** BEGIN Rows **
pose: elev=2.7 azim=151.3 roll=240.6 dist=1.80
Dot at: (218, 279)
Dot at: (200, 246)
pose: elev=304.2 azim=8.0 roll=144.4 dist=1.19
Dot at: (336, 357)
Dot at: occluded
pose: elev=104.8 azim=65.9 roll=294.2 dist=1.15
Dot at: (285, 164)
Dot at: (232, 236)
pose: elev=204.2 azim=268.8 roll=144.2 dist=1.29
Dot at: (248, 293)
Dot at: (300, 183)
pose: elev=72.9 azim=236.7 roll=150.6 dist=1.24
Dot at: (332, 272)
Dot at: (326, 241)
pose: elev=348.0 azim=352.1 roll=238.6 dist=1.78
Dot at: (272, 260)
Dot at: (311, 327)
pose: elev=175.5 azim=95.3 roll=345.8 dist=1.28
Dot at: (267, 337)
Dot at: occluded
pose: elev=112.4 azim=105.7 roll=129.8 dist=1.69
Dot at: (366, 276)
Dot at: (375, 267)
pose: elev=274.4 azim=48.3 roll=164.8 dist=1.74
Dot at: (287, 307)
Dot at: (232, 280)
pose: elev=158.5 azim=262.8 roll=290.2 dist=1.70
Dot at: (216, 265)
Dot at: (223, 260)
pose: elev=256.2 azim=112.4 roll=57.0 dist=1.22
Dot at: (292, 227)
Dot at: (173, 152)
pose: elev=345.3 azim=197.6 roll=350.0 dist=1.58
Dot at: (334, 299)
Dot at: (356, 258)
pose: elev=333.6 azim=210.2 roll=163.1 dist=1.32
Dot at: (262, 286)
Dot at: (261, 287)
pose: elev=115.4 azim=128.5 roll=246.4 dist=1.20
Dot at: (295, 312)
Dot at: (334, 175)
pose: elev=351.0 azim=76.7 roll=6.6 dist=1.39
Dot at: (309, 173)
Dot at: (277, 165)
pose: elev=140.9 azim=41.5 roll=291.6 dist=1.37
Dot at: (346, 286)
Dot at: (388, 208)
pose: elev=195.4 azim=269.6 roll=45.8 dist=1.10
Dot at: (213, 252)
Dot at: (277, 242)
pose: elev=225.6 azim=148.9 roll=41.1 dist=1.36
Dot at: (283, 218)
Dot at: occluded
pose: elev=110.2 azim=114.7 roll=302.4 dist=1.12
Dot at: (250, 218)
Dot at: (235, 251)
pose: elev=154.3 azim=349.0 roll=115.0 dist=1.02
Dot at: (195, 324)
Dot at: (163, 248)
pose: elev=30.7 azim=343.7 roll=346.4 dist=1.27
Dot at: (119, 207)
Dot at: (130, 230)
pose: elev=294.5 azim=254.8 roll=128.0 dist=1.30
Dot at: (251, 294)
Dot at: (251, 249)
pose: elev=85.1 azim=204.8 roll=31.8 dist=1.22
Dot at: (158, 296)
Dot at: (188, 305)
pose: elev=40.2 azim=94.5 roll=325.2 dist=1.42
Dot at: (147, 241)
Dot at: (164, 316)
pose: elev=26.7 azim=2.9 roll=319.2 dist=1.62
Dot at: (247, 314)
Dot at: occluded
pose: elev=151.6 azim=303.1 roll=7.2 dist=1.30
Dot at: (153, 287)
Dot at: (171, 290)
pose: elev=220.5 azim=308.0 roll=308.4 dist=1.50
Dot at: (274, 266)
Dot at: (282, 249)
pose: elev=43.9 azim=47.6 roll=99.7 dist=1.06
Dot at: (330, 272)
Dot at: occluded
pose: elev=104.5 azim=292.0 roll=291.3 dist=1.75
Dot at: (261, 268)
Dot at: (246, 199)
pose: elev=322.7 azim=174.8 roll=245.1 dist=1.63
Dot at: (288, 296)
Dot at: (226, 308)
** END Rows **
Objective:
Please copy the stretch of lines above word for word, from the line containing "pose: elev=195.4 azim=269.6" through the final line.

Solution:
pose: elev=195.4 azim=269.6 roll=45.8 dist=1.10
Dot at: (213, 252)
Dot at: (277, 242)
pose: elev=225.6 azim=148.9 roll=41.1 dist=1.36
Dot at: (283, 218)
Dot at: occluded
pose: elev=110.2 azim=114.7 roll=302.4 dist=1.12
Dot at: (250, 218)
Dot at: (235, 251)
pose: elev=154.3 azim=349.0 roll=115.0 dist=1.02
Dot at: (195, 324)
Dot at: (163, 248)
pose: elev=30.7 azim=343.7 roll=346.4 dist=1.27
Dot at: (119, 207)
Dot at: (130, 230)
pose: elev=294.5 azim=254.8 roll=128.0 dist=1.30
Dot at: (251, 294)
Dot at: (251, 249)
pose: elev=85.1 azim=204.8 roll=31.8 dist=1.22
Dot at: (158, 296)
Dot at: (188, 305)
pose: elev=40.2 azim=94.5 roll=325.2 dist=1.42
Dot at: (147, 241)
Dot at: (164, 316)
pose: elev=26.7 azim=2.9 roll=319.2 dist=1.62
Dot at: (247, 314)
Dot at: occluded
pose: elev=151.6 azim=303.1 roll=7.2 dist=1.30
Dot at: (153, 287)
Dot at: (171, 290)
pose: elev=220.5 azim=308.0 roll=308.4 dist=1.50
Dot at: (274, 266)
Dot at: (282, 249)
pose: elev=43.9 azim=47.6 roll=99.7 dist=1.06
Dot at: (330, 272)
Dot at: occluded
pose: elev=104.5 azim=292.0 roll=291.3 dist=1.75
Dot at: (261, 268)
Dot at: (246, 199)
pose: elev=322.7 azim=174.8 roll=245.1 dist=1.63
Dot at: (288, 296)
Dot at: (226, 308)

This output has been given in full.